Cresceram sempre muito unidos. Logo, logo, Demósthenes se mostrou um notívago e
amante da boemia. Muitas vezes varava a madrugada nas ruas de Mundo Novo, mas
sempre acompanhado de Diógenes que dele não desgrudava, apesar de não ingerir
uma gota de álcool. Muitas vezes chegavam em casa já com a barra do dia, mas
sempre juntos. Quanto amor, quando solidariedade! E no terreno da música?
Lembro-me de Diógenes iniciando seus estudos musicais. Sentava-se no pátio lá
de casa e lutava com dificuldade para dominar a sua clarineta. Demósthenes ria
a valer e contava que Diógenes praticava a clarinete com uma bacia entre os
pés, sem imaginar que um dia iria ouvir um virtuose executando Petite Fleur...
Desde criança eu
costumava ficar olhando para o céu de Mundo Novo, extasiado com tanta beleza,
com tanta grandeza. Um dia eu estava apreciando um pequeno atlas celestial,
quando Diógenes aproximou-se e perguntou-me: “o que você está lendo aí,
Corbiniano?” Falei-lhe de mina admiração pelo macro-cosmo e ele comentou:
“realmente, é de uma beleza infinita, mas admiro mais o micro-cosmo. E
perguntou-me: “você já estudou as teorias astronômicas? Nicolau Copérnico, que
defendeu a teoria heliocêntrica? Galileu Galilei, Kepler e suas leis dos três
movimentos planetários?” Fiquei surpreso e curioso. Algum tempo depois, eu
estava iniciando o meu curso ginasial, quando meu professor de geografia, Dr.

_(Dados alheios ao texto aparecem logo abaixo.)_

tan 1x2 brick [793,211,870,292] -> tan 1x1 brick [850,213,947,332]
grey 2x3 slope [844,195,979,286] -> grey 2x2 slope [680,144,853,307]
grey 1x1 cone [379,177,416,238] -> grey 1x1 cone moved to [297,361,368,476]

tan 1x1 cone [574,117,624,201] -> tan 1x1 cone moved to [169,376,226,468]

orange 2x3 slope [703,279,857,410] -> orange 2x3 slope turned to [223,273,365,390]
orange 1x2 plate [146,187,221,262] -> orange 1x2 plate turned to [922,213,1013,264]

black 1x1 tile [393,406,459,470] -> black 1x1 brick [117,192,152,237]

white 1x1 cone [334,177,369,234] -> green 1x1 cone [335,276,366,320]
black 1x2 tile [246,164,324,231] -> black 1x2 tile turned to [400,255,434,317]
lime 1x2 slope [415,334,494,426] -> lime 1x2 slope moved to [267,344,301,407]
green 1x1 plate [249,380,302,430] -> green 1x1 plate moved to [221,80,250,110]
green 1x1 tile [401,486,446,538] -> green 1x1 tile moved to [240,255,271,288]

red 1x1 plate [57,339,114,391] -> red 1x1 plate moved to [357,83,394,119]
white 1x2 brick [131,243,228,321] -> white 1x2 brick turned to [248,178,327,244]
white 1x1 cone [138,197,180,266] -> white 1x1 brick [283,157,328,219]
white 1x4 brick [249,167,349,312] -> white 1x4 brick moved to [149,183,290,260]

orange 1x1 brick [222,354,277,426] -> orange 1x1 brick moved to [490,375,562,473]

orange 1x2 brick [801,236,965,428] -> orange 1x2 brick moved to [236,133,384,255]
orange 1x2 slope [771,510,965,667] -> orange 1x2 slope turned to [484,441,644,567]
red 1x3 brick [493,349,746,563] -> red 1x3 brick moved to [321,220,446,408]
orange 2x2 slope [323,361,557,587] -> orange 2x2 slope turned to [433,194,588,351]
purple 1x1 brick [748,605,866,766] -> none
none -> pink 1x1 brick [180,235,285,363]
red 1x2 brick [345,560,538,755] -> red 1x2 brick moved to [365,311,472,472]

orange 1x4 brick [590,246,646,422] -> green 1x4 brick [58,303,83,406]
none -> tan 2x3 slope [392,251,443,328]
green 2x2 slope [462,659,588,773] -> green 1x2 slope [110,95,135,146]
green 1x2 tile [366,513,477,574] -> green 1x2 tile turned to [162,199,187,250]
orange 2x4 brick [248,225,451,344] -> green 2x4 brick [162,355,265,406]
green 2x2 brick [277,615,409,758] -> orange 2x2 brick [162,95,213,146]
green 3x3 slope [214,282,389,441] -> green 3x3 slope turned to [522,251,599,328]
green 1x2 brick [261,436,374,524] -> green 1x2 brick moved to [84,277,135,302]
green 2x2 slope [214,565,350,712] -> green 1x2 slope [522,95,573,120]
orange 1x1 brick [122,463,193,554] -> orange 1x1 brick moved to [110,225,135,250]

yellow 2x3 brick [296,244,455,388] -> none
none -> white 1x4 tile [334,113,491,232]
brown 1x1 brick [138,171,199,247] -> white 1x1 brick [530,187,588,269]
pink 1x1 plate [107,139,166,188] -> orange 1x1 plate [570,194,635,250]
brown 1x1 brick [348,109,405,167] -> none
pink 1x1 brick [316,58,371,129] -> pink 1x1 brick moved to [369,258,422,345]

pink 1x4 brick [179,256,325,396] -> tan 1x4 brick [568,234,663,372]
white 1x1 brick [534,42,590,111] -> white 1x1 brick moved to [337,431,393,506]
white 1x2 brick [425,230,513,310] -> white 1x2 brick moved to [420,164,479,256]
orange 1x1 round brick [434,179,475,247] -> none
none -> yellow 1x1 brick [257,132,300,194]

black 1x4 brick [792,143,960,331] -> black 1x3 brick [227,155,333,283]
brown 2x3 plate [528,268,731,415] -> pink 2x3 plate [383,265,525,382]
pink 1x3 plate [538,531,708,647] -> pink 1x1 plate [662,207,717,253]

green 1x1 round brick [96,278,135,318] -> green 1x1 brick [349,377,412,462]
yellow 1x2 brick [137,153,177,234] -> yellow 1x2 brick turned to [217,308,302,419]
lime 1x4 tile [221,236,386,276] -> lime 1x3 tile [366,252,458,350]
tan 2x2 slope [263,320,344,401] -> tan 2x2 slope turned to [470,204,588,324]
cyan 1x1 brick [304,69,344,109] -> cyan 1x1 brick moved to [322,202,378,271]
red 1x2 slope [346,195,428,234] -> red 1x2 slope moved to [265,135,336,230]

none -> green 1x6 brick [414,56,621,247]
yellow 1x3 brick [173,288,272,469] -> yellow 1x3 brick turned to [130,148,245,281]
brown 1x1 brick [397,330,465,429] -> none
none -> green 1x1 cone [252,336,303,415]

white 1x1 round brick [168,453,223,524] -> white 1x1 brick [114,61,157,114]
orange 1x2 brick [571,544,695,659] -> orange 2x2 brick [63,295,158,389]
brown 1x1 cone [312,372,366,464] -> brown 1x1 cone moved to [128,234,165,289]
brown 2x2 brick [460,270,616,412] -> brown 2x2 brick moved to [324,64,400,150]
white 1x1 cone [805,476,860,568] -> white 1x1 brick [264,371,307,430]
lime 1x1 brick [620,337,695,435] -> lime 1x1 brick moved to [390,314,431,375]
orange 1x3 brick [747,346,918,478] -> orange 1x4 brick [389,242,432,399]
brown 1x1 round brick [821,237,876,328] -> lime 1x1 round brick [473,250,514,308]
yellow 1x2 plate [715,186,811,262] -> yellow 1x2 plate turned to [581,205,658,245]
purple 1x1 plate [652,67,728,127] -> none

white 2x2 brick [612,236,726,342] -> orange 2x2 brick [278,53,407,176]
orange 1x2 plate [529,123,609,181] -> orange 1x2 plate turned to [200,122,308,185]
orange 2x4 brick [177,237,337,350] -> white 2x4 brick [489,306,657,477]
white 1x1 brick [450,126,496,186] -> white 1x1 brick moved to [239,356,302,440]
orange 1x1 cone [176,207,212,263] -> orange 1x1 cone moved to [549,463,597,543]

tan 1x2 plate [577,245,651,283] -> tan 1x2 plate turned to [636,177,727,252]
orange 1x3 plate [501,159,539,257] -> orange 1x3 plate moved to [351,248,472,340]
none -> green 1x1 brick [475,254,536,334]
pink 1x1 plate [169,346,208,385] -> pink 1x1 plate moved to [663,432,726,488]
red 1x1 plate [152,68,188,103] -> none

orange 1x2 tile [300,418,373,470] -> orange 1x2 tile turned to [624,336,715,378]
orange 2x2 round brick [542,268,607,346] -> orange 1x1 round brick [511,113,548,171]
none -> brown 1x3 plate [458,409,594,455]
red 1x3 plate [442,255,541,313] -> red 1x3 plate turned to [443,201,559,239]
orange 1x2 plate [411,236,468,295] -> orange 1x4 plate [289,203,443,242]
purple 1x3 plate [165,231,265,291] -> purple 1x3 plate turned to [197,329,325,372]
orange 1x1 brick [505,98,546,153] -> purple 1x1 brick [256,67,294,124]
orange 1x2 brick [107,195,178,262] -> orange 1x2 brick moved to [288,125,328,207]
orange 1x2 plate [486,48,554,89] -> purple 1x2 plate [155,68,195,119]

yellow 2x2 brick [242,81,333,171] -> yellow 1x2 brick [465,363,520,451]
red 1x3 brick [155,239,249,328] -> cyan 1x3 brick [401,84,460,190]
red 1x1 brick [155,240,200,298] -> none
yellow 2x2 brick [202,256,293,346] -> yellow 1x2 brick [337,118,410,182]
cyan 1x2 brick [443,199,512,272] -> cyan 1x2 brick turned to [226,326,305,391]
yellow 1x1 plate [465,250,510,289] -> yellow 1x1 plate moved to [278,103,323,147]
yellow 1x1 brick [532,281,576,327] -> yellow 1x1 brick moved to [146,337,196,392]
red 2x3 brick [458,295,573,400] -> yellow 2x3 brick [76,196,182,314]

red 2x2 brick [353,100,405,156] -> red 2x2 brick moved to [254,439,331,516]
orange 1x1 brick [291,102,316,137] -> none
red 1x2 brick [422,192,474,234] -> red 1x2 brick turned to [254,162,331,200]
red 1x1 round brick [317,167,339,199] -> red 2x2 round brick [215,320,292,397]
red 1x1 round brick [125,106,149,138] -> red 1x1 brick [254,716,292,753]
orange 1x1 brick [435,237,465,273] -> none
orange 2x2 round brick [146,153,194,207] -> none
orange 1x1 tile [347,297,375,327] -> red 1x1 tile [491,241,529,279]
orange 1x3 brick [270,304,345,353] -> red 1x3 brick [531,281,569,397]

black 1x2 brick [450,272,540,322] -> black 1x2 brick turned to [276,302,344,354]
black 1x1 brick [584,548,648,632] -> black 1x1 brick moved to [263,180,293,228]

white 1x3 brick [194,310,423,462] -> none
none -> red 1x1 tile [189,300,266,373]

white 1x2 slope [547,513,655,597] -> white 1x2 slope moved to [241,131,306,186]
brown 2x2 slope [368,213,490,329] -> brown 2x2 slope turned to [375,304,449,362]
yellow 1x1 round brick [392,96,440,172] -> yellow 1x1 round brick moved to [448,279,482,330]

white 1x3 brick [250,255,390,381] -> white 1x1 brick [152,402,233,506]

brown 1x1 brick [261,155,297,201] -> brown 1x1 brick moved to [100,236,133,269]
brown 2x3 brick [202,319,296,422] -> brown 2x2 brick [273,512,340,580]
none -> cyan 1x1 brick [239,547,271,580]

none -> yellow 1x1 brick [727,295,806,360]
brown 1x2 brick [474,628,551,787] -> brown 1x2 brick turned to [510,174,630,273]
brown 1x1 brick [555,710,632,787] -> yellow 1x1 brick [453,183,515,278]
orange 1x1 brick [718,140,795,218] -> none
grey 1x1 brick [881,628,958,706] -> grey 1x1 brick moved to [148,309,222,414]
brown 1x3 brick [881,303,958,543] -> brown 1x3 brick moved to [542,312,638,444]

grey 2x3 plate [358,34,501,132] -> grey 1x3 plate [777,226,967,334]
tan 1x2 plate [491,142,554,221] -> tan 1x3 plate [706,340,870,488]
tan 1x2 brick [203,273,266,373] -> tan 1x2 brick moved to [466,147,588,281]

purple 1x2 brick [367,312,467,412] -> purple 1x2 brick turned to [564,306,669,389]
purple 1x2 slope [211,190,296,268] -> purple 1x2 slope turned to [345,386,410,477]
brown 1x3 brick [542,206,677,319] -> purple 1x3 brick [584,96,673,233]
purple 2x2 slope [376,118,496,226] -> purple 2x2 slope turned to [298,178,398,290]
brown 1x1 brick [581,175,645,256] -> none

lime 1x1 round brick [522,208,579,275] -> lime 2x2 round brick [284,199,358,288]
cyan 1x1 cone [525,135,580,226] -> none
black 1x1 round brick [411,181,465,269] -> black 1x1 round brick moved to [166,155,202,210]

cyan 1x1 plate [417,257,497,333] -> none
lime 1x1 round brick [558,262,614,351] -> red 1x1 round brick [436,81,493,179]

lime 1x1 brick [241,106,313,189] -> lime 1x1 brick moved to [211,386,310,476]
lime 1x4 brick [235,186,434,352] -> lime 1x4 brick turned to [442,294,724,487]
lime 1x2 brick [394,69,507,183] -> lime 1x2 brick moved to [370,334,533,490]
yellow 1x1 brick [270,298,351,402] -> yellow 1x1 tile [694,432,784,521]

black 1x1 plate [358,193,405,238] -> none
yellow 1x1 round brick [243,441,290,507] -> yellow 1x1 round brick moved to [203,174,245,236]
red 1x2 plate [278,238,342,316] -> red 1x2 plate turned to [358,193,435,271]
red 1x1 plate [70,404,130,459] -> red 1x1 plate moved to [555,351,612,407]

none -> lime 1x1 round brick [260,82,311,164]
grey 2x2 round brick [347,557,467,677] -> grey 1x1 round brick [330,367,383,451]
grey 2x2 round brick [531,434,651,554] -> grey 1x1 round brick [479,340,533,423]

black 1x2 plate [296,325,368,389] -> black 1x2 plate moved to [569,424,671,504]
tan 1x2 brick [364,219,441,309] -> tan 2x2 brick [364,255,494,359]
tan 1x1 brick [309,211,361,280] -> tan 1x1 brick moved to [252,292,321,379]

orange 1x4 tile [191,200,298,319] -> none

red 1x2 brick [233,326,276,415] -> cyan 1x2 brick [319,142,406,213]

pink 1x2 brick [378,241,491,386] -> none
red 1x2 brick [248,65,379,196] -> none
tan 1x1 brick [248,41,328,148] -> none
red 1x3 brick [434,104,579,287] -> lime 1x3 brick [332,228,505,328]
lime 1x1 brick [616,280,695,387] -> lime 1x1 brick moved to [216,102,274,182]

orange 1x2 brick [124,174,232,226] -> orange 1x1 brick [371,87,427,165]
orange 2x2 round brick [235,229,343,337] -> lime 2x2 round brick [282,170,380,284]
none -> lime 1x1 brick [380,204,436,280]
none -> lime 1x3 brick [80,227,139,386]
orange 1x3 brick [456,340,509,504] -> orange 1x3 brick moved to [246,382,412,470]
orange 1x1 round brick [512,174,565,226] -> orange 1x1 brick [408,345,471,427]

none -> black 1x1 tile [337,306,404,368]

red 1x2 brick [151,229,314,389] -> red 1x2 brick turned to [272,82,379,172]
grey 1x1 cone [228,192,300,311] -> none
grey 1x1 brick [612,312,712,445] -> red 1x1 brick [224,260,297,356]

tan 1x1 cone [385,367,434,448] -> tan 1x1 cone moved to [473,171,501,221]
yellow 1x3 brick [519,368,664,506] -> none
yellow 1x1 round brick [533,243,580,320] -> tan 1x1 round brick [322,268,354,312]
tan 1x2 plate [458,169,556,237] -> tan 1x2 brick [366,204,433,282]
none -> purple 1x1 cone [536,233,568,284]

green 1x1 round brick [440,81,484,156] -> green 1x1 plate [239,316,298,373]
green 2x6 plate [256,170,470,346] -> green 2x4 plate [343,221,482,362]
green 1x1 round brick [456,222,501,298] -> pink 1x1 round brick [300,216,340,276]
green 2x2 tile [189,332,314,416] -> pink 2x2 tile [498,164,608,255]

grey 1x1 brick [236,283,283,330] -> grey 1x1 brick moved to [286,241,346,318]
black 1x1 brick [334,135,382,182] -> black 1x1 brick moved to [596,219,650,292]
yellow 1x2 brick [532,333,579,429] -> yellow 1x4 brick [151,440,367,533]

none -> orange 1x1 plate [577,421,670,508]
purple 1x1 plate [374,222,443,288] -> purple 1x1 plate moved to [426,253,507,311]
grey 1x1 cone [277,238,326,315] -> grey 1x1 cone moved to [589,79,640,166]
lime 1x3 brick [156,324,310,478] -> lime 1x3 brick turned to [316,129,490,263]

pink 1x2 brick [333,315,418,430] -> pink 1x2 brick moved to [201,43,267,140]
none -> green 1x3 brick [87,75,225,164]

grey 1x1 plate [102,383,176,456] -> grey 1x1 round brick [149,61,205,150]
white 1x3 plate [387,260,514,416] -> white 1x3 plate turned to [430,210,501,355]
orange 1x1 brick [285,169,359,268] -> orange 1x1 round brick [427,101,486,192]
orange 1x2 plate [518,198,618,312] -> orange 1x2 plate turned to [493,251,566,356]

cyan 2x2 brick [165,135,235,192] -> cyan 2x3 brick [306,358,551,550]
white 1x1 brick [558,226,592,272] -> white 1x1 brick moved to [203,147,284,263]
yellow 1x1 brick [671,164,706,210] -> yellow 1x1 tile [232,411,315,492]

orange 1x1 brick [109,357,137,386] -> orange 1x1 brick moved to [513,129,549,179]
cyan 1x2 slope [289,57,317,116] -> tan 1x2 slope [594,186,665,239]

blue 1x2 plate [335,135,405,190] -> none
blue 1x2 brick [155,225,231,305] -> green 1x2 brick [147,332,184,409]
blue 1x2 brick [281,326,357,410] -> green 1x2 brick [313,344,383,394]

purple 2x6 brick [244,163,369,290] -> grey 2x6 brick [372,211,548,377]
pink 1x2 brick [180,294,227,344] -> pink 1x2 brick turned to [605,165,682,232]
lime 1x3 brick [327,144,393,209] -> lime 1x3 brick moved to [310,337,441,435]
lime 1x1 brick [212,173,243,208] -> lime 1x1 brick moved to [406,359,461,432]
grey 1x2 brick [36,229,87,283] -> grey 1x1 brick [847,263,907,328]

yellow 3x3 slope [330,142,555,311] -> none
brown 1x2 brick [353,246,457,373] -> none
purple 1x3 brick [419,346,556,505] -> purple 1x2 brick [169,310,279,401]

Hernandes Medrado disse-me: “seu Dante, fale-me da teoria de Copérnico”. Enchi-me
de orgulho, dissertei sobre Copérnico e os demais teóricos sobre o assunto. O
professor, de pé, com sua costumeira postura militar, ouvia-me em silêncio.
Quando terminei a minha breve explanação ele me disse: “muito bem, seu Lima, o
senhor terá um bom futuro”. Subi a ladeira da Floresta exultante, mas contrito.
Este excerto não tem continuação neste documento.